BEGIN DATA TO PROCESS

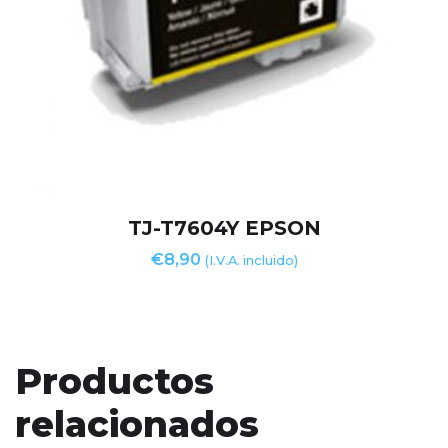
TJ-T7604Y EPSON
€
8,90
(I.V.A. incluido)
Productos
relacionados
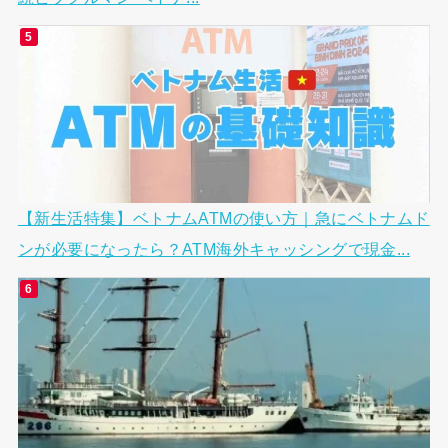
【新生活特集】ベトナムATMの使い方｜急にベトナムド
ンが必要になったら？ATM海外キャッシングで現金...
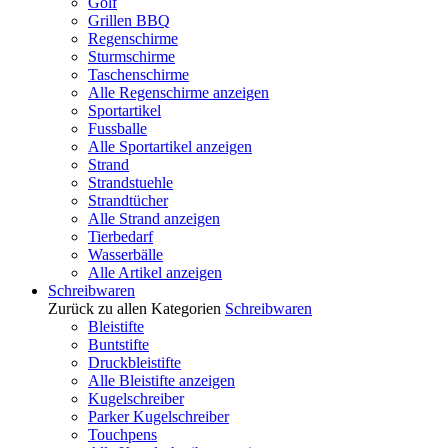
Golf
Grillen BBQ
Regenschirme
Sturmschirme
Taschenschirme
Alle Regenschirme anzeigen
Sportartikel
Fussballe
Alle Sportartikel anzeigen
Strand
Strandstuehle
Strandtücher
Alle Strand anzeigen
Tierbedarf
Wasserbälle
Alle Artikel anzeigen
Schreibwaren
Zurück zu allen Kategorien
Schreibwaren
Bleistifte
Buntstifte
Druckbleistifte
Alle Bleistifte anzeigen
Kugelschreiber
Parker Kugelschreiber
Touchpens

END DATA TO PROCESS
BEGIN DATA TO PROCESS

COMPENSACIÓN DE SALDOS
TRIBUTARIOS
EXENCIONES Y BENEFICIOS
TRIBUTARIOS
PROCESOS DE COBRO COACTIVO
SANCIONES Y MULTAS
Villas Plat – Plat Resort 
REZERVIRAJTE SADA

END DATA TO PROCESS

Your answer should reproduce each line of the listing that holds the word "Kugelschreiber".

## SOLUTION TO THE PROBLEM
Kugelschreiber
Parker Kugelschreiber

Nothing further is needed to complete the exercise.